C’est une forte tête, une femme engagée. Si cette spécialiste des malformations congénitales se défend d’être une lanceuse d’alerte, c’est elle qui a dévoilé le scandale des “bébés sans bras” dans l’Ain. De l’intérieur, à l’instar d’Irène Frachon pour le Mediator. Et, comme tout lanceur d’alerte, elle a subi calomnies, insultes, menaces. Elle a irrité les autorités sanitaires, qui ont voulu “la tuer”, mais réussi à attirer l’attention de la ministre de la Santé, qui a diligenté une enquête. Emmanuelle Amar se raconte modestement, sans langue de bois. Notre entretien “Grande gueule” de janvier.

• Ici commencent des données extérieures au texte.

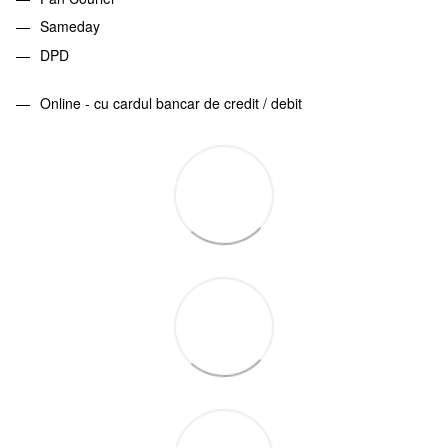
Sameday
DPD
Online - cu cardul bancar de credit / debit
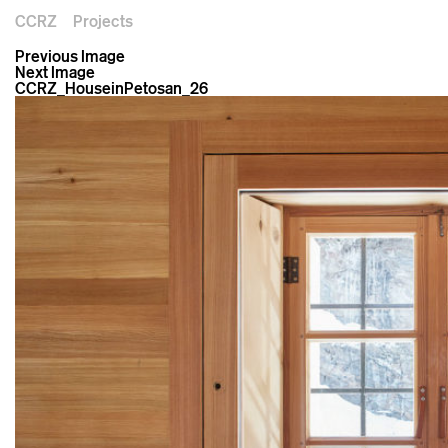
CCRZ
Projects
Previous Image
Next Image
CCRZ_HouseinPetosan_26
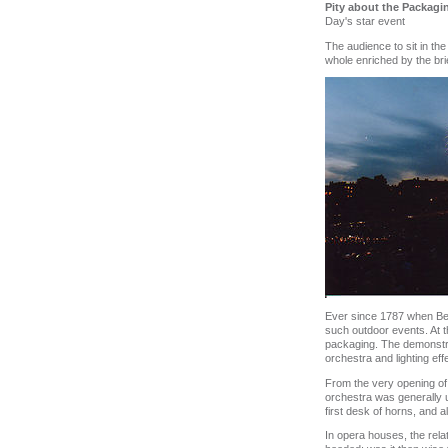
Pity about the Packagi
Day's star event
The audience to sit in th
whole enriched by the brie
Ever since 1787 when Ben
such outdoor events. At t
packaging. The demonstrab
orchestra and lighting eff
From the very opening of 
orchestra was generally un
first desk of horns, and a
In opera houses, the rela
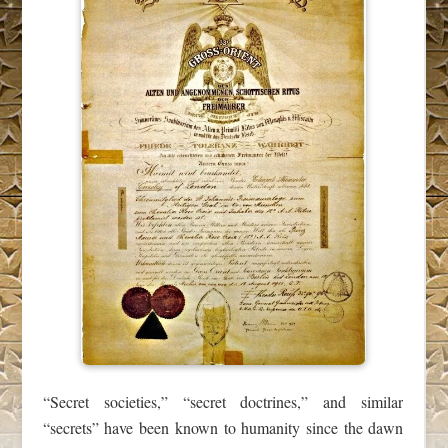
“Secret societies,” “secret doctrines,” and similar
“secrets” have been known to humanity since the dawn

Lyon Capitale : Êtes-vous une grande gueule ? Emmanuelle Amar : Non, mais ce qui m’est renvoyé de temps en temps semble manifester le contraire. Dans mon métier, je me suis toujours vécue comme une petite main de l’information, en fournissant, humblement et modestement, des données de façon qu’elles servent les autorités. En réalité, je suis assez intolérante à l’injustice, c’est peut-être cela être une grande gueule. Comment définissez-vous votre travail ? C’est un travail de collecte de données primaires, issues de 149 sources hospitalières (médecins, hôpital, autopsie, services de génétique, etc.), des malformations congénitales diagnostiquées en anténatal et en postnatal sur quatre départements de la région Auvergne-Rhône-Alpes. On les saisit dans une base de données et on analyse régulièrement les courbes pour voir si le nombre de malformations augmente ou stagne. Un vrai travail de fourmi… Oui, et un travail d’enquêtrice – je tiens à ce mot car, pour chaque malformation diagnostiquée, on suit le bébé jusqu’à ce qu’on ait un diagnostic final. On est aussi un peu archiviste, comme le zouave du pont de l’Alma qui observe si l’eau monte, en l’occurrence le taux de malformations, et qui alerte quand il y a un risque pour la population. C’est donc le Remera, le Registre des malformations en Rhône-Alpes, que vous dirigez, qui alerte en cas de dépassement de seuil. Ce qui a été le cas dans l’Ain, dans le Morbihan et en Loire-Atlantique, ce que vous avez fini par appeler un “cluster”, c’est-à-dire un “regroupement inhabituel d’un problème de santé dans un espace géographique et dans une période de temps donnés”… Fin 2010, on est alerté de la naissance de bébés sans main. Ils sont trois, nés à dix-huit mois d’intervalle, sur une centaine de naissances sur la localité. On pense que c’est un signal. Début 2011, on signale ces cas à notre tutelle. On est alors au taquet, on voit naître les bébés malformés les uns après les autres. Mais les autorités ne bougent pas le moindre petit doigt. Au début de l’été 2014, on est alerté de naissances identiques en Loire-Atlantique. Je tombe des nues, car déjà la probabilité pour qu’on ait autant de cas dans l’Ain était infinitésimale, mais maintenant la probabilité qu’il y ait la même chose ailleurs est encore plus infinitésimale. À la fin de l’année, nouvelle alerte dans le Morbihan et on est, une nouvelle fois, dans un excès de cas manifeste.